┌─ SOURCE PASSAGE
The Trump Executive Orders as “Radical Constitutionalism”
Much more than “test cases” may be at stake in Trump's aggressive claims of presidential authority
Why do so many of President Trump’s multitudinous executive orders fly in the face of extant legal principles? Are they the result of incompetence? Is the administration laying the groundwork for test cases in an effort to expand executive power in the Supreme Court?
Below we assess a third possibility: the administration doesn’t care about compliance with current law, might not care about what the Supreme Court thinks either, and is seeking to effectuate radical constitutional change.
The third possibility sounds histrionic, which is not our usual posture. But it appears to be the view of Trump’s nominee to head the Office of Management and Budget, Russell Vought, who is one of Trump’s “most influential advisers,” who will be voted on for confirmation in the Senate soon, and who will play a central role in Trump’s executive orders, if he hasn’t already.
This post assesses Vought’s views on executive branch law compliance, examines how his views fit with the Trump approach to executive orders to date, and asks what administration lawyers might be doing in all of this.
Vought’s Views
In May 2023, Vought complained at a talk at the pro-Trump think tank, the Center for Renewing America, that Trump’s policies in the first administration were thwarted because “the lawyers come in and say it’s not legal, you can’t do that, that would overturn this precedent, there’s a state law against that.”
Vought added that legal objections to presidential policies are where “so much of things break down in our country.” He provided a specific example: “a future president says, ‘What legal authorities do I need to shut down the riots,’ we want to be able to shut down the riots and not have the legal community . . . to come in and say ‘that’s an inappropriate use of what you’re trying to do.’” Vought added: “I don’t want President Trump having to lose a moment of time having fights in the Oval Office about whether something is legal . . . .”
We cannot know if, or the degree to which, Vought’s theory of governmental legal advice is guiding the Trump administration’s executive orders. Yet Vought’s theory fits many of the known facts. And the OMB, as we will explain below, has a vital role in executive orders.
└─
■ WHAT YOU ARE ASKED TO DO
Retype the passage on Trump's executive orders word for word, starting at the words "Below we assess" and stopping after "all of this.".
┌─ EXTRACTED MATERIAL
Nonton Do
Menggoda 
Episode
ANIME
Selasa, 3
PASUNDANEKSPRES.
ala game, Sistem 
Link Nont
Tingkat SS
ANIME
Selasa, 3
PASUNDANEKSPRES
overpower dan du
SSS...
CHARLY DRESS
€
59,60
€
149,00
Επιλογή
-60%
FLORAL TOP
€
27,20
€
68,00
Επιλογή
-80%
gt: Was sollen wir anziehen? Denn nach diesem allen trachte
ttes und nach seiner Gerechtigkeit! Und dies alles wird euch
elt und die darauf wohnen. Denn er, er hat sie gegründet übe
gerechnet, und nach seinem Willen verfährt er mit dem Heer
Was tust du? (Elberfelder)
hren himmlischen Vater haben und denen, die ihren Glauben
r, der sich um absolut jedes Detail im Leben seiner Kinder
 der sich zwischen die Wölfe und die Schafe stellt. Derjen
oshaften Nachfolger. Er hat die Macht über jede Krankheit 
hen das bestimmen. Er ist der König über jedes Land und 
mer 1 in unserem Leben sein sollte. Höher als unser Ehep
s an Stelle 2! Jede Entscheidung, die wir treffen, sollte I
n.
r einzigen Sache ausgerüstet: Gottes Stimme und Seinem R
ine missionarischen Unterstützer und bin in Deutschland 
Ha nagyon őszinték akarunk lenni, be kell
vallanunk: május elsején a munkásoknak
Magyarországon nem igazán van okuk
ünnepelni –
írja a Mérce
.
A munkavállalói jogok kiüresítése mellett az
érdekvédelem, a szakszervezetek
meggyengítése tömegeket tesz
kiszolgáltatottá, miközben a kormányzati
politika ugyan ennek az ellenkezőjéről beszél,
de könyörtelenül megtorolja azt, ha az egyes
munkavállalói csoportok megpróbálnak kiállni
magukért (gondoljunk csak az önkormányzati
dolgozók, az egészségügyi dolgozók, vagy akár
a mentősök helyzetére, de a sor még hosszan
└─
■ ANSWER BELOW
Below we assess a third possibility: the administration doesn’t care about compliance with current law, might not care about what the Supreme Court thinks either, and is seeking to effectuate radical constitutional change.
The third possibility sounds histrionic, which is not our usual posture. But it appears to be the view of Trump’s nominee to head the Office of Management and Budget, Russell Vought, who is one of Trump’s “most influential advisers,” who will be voted on for confirmation in the Senate soon, and who will play a central role in Trump’s executive orders, if he hasn’t already.
This post assesses Vought’s views on executive branch law compliance, examines how his views fit with the Trump approach to executive orders to date, and asks what administration lawyers might be doing in all of this.